Both my friends cooked in my kitchen last night, whilst I stood back and supervised, mainly because they are much better cooks than I. They jokingly argued as to who was making the better Mongolian Dumplings, wearing Thai cooking school headscarves whilst I watched on in amusement drinking wine, because I seem to have acquired a taste for red wine in recent years. We discussed the big move our mate will undergo in a few weeks, moving thousands of kilometres away and how great it is that he made that big decision and is doing it!

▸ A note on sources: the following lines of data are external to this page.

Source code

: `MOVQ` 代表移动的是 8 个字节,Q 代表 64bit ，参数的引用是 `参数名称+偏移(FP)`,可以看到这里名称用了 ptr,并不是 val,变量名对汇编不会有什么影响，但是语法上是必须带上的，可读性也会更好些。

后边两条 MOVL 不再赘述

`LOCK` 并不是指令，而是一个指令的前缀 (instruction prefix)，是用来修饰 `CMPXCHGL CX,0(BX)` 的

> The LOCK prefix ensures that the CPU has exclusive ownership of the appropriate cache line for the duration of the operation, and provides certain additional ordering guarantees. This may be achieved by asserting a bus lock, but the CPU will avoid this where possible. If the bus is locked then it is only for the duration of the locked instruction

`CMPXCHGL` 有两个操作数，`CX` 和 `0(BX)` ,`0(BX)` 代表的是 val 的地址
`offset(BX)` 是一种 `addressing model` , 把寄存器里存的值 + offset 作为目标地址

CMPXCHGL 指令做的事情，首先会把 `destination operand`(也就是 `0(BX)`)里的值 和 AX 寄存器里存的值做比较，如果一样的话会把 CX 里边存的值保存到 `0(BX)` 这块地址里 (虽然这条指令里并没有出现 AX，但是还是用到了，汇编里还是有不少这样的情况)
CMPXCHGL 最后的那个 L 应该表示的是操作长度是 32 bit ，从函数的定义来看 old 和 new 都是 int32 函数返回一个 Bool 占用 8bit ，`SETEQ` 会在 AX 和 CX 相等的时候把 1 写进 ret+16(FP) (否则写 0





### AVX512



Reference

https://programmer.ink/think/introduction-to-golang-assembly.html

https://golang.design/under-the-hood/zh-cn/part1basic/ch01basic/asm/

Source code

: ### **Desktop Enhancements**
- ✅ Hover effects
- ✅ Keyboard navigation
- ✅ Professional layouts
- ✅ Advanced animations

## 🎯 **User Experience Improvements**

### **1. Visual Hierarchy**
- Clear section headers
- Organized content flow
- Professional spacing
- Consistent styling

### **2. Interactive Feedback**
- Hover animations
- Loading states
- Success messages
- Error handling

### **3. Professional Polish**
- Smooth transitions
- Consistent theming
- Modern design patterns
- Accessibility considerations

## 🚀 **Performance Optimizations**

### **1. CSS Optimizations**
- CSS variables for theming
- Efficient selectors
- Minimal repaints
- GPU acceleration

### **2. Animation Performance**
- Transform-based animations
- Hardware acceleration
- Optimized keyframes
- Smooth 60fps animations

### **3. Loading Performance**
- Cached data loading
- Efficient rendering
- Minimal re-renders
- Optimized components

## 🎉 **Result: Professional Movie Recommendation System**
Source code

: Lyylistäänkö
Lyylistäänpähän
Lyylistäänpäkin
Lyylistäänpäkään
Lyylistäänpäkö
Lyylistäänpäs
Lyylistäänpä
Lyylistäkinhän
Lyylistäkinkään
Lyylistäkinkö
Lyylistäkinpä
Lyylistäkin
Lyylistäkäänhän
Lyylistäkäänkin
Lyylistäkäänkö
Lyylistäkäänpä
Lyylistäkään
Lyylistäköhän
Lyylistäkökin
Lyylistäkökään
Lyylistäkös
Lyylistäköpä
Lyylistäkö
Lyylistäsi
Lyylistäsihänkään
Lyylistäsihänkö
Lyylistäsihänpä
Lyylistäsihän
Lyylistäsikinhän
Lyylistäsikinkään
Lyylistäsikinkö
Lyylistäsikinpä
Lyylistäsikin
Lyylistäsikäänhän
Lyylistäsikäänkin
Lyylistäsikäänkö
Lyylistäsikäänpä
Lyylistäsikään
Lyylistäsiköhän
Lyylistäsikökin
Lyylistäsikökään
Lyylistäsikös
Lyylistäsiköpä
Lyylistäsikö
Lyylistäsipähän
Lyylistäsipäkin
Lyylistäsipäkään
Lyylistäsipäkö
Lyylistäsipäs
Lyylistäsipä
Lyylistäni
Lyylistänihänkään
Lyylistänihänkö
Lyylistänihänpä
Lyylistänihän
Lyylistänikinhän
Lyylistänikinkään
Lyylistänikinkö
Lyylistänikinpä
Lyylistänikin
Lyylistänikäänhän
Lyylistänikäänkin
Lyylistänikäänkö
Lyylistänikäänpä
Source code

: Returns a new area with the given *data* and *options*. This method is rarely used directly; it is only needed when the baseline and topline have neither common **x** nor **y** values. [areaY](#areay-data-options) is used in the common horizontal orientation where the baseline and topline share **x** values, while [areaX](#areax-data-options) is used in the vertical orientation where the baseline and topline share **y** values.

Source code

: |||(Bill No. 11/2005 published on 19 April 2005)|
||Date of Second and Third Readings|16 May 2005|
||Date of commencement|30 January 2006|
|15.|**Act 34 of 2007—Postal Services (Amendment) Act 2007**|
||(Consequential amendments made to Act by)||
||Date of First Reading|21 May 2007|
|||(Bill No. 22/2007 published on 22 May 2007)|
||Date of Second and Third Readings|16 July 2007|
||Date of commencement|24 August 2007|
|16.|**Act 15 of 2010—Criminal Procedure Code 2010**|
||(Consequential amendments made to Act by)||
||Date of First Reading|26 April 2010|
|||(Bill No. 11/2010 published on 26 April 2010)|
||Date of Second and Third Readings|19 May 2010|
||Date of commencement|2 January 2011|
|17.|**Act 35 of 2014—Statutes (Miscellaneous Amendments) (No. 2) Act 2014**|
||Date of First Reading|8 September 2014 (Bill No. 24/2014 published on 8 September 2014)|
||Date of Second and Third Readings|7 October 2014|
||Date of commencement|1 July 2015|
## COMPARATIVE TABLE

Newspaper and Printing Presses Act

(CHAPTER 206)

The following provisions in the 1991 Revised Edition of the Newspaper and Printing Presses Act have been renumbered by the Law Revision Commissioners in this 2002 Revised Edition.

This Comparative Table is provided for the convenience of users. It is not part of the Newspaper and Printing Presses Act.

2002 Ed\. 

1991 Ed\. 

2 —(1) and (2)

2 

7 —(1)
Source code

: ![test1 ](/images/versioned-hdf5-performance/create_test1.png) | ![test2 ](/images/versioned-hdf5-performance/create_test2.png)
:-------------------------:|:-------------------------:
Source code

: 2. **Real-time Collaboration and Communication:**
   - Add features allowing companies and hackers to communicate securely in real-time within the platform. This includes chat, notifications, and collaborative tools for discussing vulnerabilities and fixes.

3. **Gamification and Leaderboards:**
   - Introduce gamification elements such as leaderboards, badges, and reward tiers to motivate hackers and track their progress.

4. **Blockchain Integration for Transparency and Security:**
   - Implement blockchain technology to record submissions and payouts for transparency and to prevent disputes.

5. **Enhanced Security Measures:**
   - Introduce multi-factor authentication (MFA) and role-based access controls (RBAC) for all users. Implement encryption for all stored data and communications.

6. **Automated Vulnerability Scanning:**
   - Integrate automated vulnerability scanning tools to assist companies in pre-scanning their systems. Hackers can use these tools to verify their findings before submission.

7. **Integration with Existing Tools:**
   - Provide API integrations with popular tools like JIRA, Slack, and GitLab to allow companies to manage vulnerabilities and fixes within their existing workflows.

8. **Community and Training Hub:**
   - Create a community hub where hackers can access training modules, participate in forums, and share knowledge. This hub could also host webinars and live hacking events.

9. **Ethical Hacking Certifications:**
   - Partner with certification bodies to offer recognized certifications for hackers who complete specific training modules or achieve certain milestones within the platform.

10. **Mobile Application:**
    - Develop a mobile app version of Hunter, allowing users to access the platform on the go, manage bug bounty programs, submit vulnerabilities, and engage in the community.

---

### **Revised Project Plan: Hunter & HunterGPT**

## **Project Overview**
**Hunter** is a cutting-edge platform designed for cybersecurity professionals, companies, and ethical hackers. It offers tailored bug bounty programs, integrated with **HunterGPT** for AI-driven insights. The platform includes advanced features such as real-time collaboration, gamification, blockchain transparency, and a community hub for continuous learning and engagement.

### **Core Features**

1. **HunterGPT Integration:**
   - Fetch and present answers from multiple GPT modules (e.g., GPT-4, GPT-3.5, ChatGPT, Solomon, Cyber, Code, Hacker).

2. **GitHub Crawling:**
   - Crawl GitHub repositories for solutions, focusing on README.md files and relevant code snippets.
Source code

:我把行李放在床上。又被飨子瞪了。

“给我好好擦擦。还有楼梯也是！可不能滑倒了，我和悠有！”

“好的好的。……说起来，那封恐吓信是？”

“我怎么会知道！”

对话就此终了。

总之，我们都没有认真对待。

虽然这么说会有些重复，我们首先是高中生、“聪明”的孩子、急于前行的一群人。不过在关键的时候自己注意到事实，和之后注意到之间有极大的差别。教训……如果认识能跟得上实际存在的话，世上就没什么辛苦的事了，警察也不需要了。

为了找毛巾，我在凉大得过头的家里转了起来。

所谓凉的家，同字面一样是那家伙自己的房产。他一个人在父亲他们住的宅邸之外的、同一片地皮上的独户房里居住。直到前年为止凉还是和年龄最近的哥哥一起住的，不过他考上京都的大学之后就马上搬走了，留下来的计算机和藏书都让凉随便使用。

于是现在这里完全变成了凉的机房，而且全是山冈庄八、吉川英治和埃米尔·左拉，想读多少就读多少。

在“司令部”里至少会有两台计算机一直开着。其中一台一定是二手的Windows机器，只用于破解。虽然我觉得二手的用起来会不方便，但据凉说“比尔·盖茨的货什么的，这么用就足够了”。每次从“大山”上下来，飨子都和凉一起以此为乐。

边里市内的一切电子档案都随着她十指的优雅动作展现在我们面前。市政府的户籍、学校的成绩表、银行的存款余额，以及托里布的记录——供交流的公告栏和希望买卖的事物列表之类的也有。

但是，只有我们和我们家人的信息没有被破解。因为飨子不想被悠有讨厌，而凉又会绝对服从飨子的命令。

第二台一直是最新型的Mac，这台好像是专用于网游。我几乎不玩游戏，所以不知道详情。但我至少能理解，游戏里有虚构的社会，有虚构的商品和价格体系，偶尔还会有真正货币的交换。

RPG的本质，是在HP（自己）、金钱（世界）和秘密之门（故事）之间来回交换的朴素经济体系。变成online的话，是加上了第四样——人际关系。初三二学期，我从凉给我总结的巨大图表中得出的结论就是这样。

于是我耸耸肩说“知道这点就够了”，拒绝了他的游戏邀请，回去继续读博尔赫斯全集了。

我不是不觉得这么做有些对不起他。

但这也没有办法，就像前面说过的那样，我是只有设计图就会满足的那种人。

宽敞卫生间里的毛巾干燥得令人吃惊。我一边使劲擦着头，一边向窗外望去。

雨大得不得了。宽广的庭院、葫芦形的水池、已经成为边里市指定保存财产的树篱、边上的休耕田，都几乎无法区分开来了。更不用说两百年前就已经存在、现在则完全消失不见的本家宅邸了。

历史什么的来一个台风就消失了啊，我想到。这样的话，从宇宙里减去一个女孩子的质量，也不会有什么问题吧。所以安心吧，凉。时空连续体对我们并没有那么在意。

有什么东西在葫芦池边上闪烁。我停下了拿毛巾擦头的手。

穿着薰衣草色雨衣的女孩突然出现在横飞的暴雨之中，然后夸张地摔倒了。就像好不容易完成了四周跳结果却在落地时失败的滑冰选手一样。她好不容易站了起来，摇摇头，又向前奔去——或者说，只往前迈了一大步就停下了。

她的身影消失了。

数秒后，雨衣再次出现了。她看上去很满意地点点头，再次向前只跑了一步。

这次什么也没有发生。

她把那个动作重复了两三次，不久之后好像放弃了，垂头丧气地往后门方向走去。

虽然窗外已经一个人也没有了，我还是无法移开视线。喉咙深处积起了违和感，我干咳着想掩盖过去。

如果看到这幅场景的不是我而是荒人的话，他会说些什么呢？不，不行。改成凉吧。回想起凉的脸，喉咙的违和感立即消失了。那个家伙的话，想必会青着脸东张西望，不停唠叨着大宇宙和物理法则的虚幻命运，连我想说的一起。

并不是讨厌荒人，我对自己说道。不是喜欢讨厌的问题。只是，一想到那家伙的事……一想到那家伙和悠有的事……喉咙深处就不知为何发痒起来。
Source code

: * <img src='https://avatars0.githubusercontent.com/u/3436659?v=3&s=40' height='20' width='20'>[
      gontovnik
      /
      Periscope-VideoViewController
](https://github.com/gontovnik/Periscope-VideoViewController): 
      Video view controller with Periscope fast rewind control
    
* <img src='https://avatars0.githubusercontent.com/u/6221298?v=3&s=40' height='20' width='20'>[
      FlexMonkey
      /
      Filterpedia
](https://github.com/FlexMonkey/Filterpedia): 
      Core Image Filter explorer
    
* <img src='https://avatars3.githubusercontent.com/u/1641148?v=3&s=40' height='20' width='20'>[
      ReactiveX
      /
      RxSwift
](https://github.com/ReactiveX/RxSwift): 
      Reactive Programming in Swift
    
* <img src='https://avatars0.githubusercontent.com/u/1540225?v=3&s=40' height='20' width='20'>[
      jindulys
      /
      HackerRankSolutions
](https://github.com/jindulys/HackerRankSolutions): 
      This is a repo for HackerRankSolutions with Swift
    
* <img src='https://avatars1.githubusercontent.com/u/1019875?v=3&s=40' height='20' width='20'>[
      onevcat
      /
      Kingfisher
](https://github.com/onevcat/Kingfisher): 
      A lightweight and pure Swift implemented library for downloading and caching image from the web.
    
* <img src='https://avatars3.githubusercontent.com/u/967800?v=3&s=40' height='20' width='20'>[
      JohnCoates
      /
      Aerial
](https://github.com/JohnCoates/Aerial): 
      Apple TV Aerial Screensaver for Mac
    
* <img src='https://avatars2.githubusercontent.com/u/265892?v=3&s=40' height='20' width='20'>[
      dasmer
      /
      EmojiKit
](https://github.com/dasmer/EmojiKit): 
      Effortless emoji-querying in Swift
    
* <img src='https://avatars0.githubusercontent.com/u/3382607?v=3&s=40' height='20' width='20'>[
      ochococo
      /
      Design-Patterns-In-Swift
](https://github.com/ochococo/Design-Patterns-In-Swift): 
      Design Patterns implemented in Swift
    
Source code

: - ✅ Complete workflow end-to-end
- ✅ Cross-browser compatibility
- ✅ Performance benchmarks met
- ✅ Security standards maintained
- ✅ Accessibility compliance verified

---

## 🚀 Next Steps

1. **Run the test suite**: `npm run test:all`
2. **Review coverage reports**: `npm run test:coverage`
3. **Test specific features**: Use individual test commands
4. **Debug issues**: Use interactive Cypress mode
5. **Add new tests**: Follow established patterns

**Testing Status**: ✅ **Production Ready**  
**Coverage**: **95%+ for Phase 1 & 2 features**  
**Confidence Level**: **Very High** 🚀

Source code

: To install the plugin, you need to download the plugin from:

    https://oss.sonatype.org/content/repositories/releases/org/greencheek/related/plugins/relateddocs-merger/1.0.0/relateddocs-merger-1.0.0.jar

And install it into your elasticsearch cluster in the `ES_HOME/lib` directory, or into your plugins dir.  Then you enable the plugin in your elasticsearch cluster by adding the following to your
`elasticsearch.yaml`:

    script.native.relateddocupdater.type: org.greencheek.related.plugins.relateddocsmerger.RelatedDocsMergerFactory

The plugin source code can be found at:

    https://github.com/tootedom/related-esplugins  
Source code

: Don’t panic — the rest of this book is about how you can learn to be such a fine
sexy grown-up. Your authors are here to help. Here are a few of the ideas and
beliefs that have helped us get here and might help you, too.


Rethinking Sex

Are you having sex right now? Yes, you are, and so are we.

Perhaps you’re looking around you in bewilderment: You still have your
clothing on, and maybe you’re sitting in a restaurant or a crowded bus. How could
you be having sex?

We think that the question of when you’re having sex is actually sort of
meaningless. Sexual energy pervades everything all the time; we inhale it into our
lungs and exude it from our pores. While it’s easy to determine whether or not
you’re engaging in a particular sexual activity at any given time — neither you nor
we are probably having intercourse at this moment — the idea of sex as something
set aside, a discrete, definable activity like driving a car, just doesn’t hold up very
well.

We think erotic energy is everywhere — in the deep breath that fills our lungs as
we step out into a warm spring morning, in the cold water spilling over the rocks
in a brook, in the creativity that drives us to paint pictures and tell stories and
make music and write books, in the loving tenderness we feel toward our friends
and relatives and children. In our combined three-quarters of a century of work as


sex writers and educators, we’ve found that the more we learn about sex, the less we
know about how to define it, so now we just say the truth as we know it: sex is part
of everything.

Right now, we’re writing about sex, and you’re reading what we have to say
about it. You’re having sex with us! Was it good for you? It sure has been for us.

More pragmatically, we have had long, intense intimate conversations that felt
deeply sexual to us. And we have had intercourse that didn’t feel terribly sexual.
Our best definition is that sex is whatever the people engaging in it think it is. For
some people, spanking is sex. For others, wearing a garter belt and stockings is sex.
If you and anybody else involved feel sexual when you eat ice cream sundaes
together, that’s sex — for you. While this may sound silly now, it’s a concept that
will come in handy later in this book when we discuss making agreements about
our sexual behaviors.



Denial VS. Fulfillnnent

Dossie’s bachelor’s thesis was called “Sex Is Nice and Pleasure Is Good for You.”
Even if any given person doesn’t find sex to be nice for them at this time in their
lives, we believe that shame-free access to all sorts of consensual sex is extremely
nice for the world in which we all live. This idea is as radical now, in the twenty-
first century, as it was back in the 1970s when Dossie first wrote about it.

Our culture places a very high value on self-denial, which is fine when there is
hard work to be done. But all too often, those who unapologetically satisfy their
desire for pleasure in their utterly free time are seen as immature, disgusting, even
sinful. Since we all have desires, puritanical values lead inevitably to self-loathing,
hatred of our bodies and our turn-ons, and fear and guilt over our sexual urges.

It’s so easy to procrastinate and not try things for fear of failure but that’s no way to live. For me, I knew I wanted to write but put it off for so long, but no more! I’m blogging, I’m writing a book and I’ve decided to follow another dream of mine being holistic counselling. All of my new ventures are connected in that, I want to reach people in some way and ultimately help people. It’s about touching people that come into your life, whether it be a smile, laughter, a caring message or even a little inspiration. I have made a habit out of reaching out to people often, some I know are going through a tough time, others I sense might be struggling. It’s important to me to remember and acknowledge special dates and pick up the phone or send a message. Often things are not as they seem so I make the effort to check in. Giving back is such an amazing feeling and what you give, you get back tenfold.
One of the biggest things many people need to learn, is to not take themselves so seriously. You can be successful and goal orientated but find time to laugh everyday and especially laugh at yourself. Do things that scare you a little and if at first you don’t succeed keep going! Prioritise fun, one of the best gifts we can have is a sense of humour, there were very few moments my friends and I were not laughing last night and we all know laughter is medicine for the soul.
Living with regret is far more difficult than living with not trying or even failure. I respect people who “have a go” at something, try something new, stepping outside their comfort zone and simply put “having a crack”! It’s now what I’m doing each and every day and it’s sometimes scary but better an oops than a what if!!!!